Learn English – Do you take a break between words, when pronouncing

fast-speech-rulesorthographyphonologypronunciation

This question is all on the title.
English is written in the way that each word is separate.
Then how about pronunciation?
Does a break appear, separating words while you pronounce?
Or is it not necessary in physical world as real sounds, but it is always true in your mind?

Because, I'm native in Japanese and usually, and don't care about separation of words both in speaking and writing, this question comes to me. And many people in Japan seem true of the case, not caring about the separation.

Please think about it.

Best Answer

The short answer is "not usually."

Text segmentation--for example, the boundaries between words in print--is a different phenomenon from speech segmentation. Anyone listening to someone speaking a foreign language will be hard-pressed to determine where one word ends and the next begins. Semantic context, grammar, and other contexts are required to know where one word ends and the next begins.

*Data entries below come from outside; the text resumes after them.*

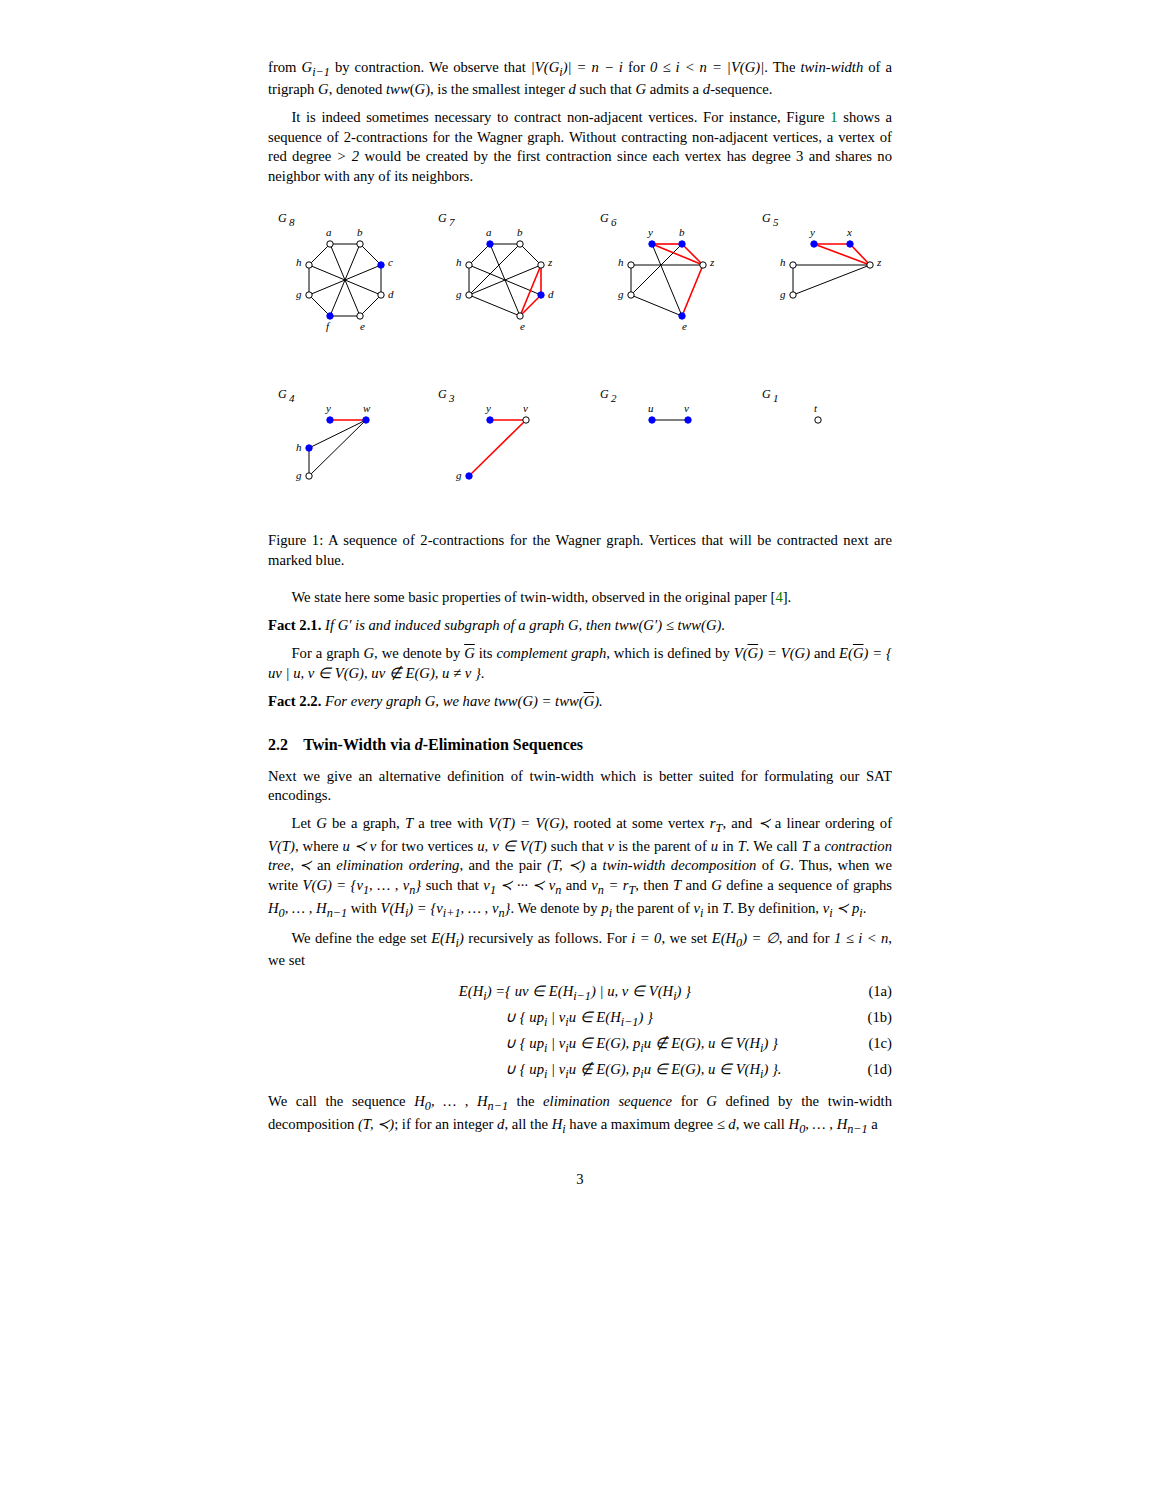from Gi−1 by contraction. We observe that |V(Gi)| = n − i for 0 ≤ i < n = |V(G)|. The twin-width of a trigraph G, denoted tww(G), is the smallest integer d such that G admits a d-sequence.
It is indeed sometimes necessary to contract non-adjacent vertices. For instance, Figure 1 shows a sequence of 2-contractions for the Wagner graph. Without contracting non-adjacent vertices, a vertex of red degree > 2 would be created by the first contraction since each vertex has degree 3 and shares no neighbor with any of its neighbors.
G8 a b c d e f g h G7 a b z d e g h G6 y b z e g h G5 y x z g h G4 y w h g G3 y v g G2 u v G1 t
Figure 1: A sequence of 2-contractions for the Wagner graph. Vertices that will be contracted next are marked blue.
We state here some basic properties of twin-width, observed in the original paper [4].
Fact 2.1. If G′ is and induced subgraph of a graph G, then tww(G′) ≤ tww(G).
For a graph G, we denote by G its complement graph, which is defined by V(G) = V(G) and E(G) = { uv | u, v ∈ V(G), uv ∉ E(G), u ≠ v }.
Fact 2.2. For every graph G, we have tww(G) = tww(G).
2.2 Twin-Width via d-Elimination Sequences
Next we give an alternative definition of twin-width which is better suited for formulating our SAT encodings.
Let G be a graph, T a tree with V(T) = V(G), rooted at some vertex rT, and ≺ a linear ordering of V(T), where u ≺ v for two vertices u, v ∈ V(T) such that v is the parent of u in T. We call T a contraction tree, ≺ an elimination ordering, and the pair (T, ≺) a twin-width decomposition of G. Thus, when we write V(G) = {v1, … , vn} such that v1 ≺ ··· ≺ vn and vn = rT, then T and G define a sequence of graphs H0, … , Hn−1 with V(Hi) = {vi+1, … , vn}. We denote by pi the parent of vi in T. By definition, vi ≺ pi.
We define the edge set E(Hi) recursively as follows. For i = 0, we set E(H0) = ∅, and for 1 ≤ i < n, we set
| E(H i ) = | { uv ∈ E(H i−1 ) / u, v ∈ V(H i ) } | (1a) |
| | ∪ { up i / v i u ∈ E(H i−1 ) } | (1b) |
| | ∪ { up i / v i u ∈ E(G), p i u ∉ E(G), u ∈ V(H i ) } | (1c) |
| | ∪ { up i / v i u ∉ E(G), p i u ∈ E(G), u ∈ V(H i ) }. | (1d) |
We call the sequence H0, … , Hn−1 the elimination sequence for G defined by the twin-width decomposition (T, ≺); if for an integer d, all the Hi have a maximum degree ≤ d, we call H0, … , Hn−1 a
3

Boundaries in print are a different issue. Different languages use different kinds of orthography, and handle segmental boundaries differently.

In different language there are different contexts where people pause, (e.g. in English people do often pause between clauses or phrases, and between sentences). But generally, airflow continues without discrete pauses between words. There are even ways that adjacent words change each other's pronunciation slightly (e.g. saying the n sound in "in case" more like an -ng sound).